Hi Mr_Strange,
1 - Deleting / Excluding the "main" nodes. This would be very nice for me. I can do it manually, as you point out. Helps if all of this is in a predictable chunk at the start of the file.
Yes the format is always strict, in regards to the "main" nodes and even always in a very specific order:
- Settings
- Project
- Global Variables
- Packages
- ScriptMethods
- Hierarchy
2 - Dealing with "empty" nodes. This is my bigger complaint. I've manually turned off EVERYTHING in my export dialog. And yet I still get dozens and dozens of these entries in my export:
This is correct, but what you are seeing is the Hierarchy node. This is a sort of meta node. This node contains your complete project structure in a condensed form as it only carries Id, TechnicalName and Type and nothing else. We added that main node if people want to create something like a treeview control for their engine/tools or needed that kind of information for error detection, because the Hierarchy contains all objects, no matter what you set in the data layout. You could use that for cross referencing for example like "Its in the hierarchy, but not in the object data".
When you look into the
Packages node, you will find all your actual data, sorted into Packages, set by your Ruleset. And here are your filtered objects that you selected via DataLayout with exactly the set properties. So in your usecase you are probably fine by ignoring everything and only use that Packages node.

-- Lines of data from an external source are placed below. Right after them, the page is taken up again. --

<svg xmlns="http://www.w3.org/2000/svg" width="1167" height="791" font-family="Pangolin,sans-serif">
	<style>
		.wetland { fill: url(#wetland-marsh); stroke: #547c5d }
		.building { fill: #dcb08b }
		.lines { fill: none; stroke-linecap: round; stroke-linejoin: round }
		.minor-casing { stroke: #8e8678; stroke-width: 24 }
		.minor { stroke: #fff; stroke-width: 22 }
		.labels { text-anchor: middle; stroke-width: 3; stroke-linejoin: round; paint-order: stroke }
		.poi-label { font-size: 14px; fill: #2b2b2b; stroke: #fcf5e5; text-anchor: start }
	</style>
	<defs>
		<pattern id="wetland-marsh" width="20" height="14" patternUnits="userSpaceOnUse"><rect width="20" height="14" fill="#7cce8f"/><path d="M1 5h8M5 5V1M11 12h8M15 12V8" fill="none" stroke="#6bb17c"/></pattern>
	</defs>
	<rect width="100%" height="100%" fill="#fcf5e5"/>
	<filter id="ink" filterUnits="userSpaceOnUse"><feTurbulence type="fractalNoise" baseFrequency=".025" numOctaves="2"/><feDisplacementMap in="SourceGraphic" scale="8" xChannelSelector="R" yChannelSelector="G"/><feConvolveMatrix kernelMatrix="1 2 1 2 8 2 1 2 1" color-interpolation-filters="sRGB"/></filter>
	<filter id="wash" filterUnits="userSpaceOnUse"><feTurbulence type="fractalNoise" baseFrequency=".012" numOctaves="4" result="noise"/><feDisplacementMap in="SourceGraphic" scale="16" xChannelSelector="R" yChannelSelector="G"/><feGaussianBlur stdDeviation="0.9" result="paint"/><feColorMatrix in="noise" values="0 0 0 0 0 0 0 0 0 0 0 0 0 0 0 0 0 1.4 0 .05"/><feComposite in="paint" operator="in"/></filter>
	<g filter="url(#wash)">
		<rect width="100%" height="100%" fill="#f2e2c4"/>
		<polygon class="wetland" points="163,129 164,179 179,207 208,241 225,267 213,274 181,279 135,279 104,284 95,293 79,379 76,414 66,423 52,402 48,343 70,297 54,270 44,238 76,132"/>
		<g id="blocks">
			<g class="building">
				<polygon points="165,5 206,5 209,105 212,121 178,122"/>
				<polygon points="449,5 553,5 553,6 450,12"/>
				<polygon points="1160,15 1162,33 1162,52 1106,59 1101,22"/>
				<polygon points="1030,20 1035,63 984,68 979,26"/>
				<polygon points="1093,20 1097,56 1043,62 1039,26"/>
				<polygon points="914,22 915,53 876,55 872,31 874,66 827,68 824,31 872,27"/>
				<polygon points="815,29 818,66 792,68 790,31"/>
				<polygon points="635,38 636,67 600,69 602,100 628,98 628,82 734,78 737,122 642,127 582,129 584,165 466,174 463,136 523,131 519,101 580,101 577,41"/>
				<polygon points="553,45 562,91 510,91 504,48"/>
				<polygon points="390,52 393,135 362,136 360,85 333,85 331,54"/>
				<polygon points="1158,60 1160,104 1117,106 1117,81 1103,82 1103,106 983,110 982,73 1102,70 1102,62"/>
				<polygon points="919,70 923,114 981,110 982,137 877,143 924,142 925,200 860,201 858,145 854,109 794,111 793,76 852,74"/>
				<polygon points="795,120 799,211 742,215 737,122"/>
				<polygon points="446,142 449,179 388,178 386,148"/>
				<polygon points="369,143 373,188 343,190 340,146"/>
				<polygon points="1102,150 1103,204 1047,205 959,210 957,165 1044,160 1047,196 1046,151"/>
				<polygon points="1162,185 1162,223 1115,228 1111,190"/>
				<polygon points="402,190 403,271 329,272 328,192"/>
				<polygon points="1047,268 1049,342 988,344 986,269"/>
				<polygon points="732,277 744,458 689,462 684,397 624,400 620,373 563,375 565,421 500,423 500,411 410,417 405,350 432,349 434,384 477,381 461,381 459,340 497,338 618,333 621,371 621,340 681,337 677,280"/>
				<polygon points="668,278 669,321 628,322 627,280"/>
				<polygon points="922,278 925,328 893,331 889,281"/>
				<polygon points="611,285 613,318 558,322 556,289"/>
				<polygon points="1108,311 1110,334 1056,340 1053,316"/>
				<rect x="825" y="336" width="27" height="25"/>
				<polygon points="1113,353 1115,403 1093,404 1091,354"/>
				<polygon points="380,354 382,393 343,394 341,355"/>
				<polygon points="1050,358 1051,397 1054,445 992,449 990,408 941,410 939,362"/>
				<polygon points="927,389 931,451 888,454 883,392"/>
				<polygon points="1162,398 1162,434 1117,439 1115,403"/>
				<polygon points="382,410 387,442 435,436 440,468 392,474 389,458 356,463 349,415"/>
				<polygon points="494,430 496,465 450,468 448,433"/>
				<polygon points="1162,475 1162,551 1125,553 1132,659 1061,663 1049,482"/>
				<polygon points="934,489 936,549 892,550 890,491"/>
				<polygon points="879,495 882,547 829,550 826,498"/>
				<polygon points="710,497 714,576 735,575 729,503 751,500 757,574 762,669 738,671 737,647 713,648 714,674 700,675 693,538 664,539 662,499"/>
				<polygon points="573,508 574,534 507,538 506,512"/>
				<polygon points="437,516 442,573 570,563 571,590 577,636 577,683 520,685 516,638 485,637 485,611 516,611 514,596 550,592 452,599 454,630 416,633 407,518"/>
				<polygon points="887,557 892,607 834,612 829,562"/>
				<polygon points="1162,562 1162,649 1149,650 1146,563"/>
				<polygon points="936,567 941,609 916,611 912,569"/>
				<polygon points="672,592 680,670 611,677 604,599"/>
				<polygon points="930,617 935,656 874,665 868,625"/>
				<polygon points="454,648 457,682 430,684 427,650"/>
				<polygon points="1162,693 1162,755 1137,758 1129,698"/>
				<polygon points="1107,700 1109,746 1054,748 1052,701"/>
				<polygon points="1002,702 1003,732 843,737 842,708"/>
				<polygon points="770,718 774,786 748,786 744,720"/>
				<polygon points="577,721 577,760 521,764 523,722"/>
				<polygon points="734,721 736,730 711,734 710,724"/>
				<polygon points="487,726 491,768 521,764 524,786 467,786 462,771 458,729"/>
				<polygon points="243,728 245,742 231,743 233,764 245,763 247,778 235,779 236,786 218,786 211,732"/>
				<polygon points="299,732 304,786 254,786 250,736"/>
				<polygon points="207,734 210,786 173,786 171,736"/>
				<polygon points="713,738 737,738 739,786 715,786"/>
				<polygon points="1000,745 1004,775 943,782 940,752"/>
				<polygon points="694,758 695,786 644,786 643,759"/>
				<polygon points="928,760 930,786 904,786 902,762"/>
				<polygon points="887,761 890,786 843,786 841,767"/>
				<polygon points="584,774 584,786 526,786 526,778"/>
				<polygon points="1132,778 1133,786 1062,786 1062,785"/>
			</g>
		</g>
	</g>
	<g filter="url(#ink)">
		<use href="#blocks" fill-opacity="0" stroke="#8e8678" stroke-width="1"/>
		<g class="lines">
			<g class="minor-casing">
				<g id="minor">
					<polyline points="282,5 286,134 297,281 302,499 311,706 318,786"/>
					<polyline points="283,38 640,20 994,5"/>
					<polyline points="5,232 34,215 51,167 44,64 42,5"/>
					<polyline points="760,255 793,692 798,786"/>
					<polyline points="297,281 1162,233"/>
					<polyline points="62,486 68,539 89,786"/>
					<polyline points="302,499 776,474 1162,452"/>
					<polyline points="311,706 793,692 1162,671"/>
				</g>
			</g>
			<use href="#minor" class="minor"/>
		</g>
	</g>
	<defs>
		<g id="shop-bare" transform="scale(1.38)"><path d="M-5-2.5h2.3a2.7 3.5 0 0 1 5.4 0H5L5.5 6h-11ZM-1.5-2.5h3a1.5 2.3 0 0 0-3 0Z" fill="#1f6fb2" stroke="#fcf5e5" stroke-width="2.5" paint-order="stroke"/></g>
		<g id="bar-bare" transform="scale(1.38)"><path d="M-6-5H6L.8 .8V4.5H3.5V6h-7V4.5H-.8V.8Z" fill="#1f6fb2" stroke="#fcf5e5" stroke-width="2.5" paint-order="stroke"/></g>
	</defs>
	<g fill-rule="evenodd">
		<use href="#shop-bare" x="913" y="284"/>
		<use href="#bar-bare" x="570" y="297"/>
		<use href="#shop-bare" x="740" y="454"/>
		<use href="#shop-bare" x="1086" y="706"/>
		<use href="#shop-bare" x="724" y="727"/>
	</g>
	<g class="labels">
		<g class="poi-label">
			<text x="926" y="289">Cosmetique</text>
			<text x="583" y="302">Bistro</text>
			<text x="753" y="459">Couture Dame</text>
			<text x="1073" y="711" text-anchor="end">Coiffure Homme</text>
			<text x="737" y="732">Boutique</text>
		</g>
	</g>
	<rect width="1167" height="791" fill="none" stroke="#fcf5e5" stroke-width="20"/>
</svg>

I think I can summarize everything this way: You have added a way to export the articy: draft project, and allow it to be loaded / imported elsewhere. Awesome. But in addition to that, I want a data-only export style, which I can use to feed my games. I want to have NONE of the project-specific data, templates, or formatting. Just export my data.

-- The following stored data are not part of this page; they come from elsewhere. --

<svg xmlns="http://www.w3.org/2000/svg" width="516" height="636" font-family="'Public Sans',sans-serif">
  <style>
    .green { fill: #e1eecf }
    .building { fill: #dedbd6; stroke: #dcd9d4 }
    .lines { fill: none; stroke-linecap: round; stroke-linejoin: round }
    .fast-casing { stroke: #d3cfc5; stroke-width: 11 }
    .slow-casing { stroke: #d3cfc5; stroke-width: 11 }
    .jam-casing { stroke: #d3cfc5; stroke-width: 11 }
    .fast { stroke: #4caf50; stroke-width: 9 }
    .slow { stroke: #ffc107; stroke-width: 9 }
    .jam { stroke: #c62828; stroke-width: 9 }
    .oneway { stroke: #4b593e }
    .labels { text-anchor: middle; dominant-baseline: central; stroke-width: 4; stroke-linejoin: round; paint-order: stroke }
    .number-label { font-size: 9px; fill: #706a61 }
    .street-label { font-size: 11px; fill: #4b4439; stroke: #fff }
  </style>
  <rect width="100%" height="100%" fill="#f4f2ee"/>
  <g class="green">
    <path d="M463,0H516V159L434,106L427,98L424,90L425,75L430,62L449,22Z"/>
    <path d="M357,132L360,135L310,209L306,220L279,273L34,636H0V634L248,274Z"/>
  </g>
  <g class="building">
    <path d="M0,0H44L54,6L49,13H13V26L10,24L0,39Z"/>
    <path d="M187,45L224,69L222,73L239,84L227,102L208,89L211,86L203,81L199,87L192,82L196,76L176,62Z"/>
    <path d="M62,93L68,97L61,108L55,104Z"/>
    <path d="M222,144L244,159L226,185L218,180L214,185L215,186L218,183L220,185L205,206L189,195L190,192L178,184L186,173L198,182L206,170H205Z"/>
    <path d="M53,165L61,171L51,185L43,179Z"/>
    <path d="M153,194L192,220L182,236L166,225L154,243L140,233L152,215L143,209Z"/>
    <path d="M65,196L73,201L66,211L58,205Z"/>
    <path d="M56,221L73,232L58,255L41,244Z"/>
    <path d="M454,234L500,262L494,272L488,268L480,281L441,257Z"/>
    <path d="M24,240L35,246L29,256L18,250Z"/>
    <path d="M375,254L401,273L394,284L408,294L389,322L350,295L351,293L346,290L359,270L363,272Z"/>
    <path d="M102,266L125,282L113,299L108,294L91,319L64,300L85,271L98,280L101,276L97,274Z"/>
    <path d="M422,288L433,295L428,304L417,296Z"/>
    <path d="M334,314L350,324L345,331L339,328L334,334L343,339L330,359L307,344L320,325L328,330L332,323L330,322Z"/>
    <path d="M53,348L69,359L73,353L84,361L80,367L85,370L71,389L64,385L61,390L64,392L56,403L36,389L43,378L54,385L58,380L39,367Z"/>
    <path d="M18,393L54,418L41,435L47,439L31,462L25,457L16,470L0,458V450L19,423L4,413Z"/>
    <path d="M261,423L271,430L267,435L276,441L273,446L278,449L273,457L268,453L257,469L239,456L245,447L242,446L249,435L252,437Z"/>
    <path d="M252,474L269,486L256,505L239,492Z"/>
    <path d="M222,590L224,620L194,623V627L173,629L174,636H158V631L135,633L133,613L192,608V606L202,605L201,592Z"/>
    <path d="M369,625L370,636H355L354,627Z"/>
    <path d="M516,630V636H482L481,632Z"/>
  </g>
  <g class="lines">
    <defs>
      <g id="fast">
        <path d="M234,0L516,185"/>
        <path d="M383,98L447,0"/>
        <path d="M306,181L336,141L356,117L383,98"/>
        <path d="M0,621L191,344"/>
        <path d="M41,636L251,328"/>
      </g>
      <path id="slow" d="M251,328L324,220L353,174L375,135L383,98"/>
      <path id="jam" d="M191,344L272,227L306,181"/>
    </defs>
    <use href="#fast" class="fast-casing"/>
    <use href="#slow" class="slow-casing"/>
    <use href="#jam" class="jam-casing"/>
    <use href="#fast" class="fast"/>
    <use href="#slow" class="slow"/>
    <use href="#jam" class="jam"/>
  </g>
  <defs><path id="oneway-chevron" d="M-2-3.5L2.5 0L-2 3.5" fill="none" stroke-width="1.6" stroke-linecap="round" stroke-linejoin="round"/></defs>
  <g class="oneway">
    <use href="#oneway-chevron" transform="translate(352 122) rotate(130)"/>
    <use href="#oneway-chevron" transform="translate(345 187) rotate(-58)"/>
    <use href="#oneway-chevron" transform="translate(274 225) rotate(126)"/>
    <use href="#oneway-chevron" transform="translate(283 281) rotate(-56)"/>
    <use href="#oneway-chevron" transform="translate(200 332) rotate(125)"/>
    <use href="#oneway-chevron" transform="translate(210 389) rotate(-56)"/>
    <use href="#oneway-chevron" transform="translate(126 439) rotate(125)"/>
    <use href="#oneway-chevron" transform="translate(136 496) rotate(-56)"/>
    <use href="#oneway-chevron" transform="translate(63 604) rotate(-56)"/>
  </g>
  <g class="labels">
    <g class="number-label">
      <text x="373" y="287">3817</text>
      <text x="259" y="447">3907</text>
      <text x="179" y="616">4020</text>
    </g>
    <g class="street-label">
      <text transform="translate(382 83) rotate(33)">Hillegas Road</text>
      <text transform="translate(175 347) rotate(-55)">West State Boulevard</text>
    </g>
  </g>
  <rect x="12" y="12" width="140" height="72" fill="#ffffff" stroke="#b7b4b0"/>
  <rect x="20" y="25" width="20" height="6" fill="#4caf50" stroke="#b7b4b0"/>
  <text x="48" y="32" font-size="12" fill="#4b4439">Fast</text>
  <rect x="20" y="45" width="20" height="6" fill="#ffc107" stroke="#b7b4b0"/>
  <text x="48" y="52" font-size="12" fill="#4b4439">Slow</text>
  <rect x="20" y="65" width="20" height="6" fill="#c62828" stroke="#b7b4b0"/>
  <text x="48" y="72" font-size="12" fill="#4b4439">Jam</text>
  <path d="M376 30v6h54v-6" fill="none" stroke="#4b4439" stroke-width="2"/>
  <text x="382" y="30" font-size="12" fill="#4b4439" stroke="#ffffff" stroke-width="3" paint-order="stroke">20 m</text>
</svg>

Arguably the export is more verbose than necessary, but the reasoning here was that it is meant as an intermediate format: "Pick what you need and put it in the format you need". It is quiet difficult to create a format that suits everyone, so we thought an intermediate format is the safer way to go. Ofc we have that already in the old XML export, but that was very difficult to read (for humans), weird to parse(jumping from id to id) and contains everything; all data no exceptions. The new ruleset exports are more of a middle ground. But i can understand the desire to have a format to use directly, thats why i think its a good idea to add the option to exclude certain main nodes for the regular json export.
I hope i cleared everything up and if you have any more question, let me know!